— Делай, что я тебе говорю. Делай, или стреляю. Вот так. Теперь соси.
Я приложил ствол к его приоткрытому рту, но он сомкнул губы.
— Повторяю, он заряжен. Соси.
Он открыл рот, и я ввел туда кончик дула. На ухо ему прошептал:
— Да соси же. Ты не сосешь. Соси, сучонок.
Гордость не позволяла ему поддаться. Он остался неподвижным, бесчувственным.
— Ну?
Я услышал скрежет его зубов о сталь. Он смотрел, как течет Сена.
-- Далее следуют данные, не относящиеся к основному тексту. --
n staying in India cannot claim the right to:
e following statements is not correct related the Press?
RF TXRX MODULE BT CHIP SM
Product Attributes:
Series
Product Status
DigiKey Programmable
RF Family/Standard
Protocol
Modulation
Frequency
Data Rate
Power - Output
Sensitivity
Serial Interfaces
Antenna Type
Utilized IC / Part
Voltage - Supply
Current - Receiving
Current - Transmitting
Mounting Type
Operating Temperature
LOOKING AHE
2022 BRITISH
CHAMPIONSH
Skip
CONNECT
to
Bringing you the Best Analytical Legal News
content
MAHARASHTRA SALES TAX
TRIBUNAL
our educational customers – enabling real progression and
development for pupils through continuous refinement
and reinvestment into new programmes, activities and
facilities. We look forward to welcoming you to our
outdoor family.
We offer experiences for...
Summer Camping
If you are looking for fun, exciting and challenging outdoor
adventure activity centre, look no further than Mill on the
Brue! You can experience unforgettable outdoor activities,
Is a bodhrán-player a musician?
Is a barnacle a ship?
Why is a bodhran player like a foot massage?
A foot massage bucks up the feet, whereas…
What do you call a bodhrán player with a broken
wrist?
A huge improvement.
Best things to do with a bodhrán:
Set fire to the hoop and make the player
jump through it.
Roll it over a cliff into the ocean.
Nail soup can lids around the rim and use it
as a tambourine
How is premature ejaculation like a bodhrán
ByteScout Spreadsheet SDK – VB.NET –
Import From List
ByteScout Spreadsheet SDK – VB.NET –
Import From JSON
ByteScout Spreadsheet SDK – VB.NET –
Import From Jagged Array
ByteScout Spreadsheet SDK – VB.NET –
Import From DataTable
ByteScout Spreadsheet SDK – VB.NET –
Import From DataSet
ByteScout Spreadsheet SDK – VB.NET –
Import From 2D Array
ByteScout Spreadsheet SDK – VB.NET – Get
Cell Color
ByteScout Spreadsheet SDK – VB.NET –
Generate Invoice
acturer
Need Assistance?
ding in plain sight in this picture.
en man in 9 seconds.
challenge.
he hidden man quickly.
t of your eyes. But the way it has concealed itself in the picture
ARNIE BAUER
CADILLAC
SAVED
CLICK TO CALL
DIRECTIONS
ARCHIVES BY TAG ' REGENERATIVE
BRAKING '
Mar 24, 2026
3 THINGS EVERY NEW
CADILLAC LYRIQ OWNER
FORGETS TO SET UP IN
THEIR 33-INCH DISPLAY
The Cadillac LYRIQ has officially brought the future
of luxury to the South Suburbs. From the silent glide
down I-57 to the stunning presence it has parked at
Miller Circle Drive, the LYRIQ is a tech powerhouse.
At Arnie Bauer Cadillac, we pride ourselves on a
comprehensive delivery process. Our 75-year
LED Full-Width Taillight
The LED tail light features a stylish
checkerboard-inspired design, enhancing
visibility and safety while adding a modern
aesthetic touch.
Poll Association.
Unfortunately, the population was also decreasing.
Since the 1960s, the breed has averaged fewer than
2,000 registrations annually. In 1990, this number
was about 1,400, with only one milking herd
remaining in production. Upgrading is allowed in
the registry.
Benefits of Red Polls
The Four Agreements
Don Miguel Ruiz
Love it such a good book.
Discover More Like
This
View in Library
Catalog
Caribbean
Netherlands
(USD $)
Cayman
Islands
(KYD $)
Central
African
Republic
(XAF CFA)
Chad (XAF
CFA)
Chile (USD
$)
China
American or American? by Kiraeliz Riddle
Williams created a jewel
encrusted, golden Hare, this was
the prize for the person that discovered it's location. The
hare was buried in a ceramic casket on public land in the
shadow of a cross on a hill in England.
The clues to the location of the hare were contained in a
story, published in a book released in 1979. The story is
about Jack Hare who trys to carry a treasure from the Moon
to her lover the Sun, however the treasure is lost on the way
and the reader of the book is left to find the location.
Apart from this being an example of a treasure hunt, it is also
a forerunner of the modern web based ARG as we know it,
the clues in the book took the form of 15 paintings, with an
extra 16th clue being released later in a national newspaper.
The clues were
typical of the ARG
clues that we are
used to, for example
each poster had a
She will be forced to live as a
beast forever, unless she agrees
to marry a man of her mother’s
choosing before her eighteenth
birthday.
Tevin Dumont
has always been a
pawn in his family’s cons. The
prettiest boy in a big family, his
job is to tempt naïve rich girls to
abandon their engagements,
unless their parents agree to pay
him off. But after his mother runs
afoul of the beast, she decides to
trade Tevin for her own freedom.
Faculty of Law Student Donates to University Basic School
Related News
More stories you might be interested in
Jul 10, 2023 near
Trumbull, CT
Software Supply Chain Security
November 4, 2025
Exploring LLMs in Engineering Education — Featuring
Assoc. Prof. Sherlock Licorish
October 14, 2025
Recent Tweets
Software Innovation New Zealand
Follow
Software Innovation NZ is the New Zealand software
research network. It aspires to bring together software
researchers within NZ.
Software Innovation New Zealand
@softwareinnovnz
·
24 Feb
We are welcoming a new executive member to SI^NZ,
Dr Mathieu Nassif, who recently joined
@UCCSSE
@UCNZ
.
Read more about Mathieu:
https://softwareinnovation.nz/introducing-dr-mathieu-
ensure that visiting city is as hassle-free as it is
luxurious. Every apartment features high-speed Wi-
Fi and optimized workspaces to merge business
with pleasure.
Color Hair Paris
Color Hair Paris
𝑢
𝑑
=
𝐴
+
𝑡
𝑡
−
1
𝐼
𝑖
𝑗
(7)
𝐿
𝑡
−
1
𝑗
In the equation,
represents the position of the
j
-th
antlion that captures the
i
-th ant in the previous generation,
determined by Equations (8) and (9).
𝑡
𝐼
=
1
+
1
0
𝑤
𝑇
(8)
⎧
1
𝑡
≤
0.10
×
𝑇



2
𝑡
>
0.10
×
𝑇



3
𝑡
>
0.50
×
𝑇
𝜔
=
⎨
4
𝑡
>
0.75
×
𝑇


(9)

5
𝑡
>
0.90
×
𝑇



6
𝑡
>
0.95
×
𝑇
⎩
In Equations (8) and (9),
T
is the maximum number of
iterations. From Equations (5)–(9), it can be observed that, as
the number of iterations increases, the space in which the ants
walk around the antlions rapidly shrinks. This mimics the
Все его тело приготовилось к испепеляющему нас обоих грозовому удару, к напеваемому мной романсу, которым я попытаюсь потом отвлечься, к орлу, посланному, чтобы меня унести, к полицейскому, ребенку, собаке.
— Соси. Или стреляю.
Я процедил это таким тоном, что он начал сосать. Мое тело было прижато к нему. Свободной рукой я ласкал его попку.
— Сейчас кончишь, потому что тебе это нравится.
Осторожненько я скользнул рукой к его ширинке и расстегнул ее. Его угорёк был вялым. Я погладил его, потискал. Постепенно он оживился и потолстел, но не достиг той крепости, какой я не без гордости обычно добиваюсь.
— Соси еще. Ну же, соси, пока он не выпустит все.
Я содрогаюсь от стыда, вспоминая это мгновение. Содрогаюсь? А как же: первым поддался я сам. Я выпростал револьверное дуло из этих так прелестно изогнутых губ и передвинул его к ребрам Жана, у самого сердца. Сена все так же тихо текла рядом. Над нами неподвижные кроны платанов объяло трагическое ожидание. Все вокруг нас позволяло нам продолжать.
— Везет себе, сучонок!
Он чуть повернул ко мне голову. Его глаза блестели. Он старался удержать слезы.
— Теперь можешь и поговорить. Давай. Тебе повезло, что у меня не хватило смелости размозжить твою противную сельдяную харю.
Еще секунду он смотрел на меня, потом отвел глаза.
— Убирайся.
Он еще раз взглянул на меня и ушел. Я вернулся домой, держа револьвер в опушенной руке. На следующее утро, очень рано, он постучался в мою дверь. Воспользовался оцепенением, в котором я пребываю, пока хорошенько не проснусь, чтобы добиться примирения, которого желал и я.
— Не стоит ко всему относиться так серьезно, — сказал он тогда.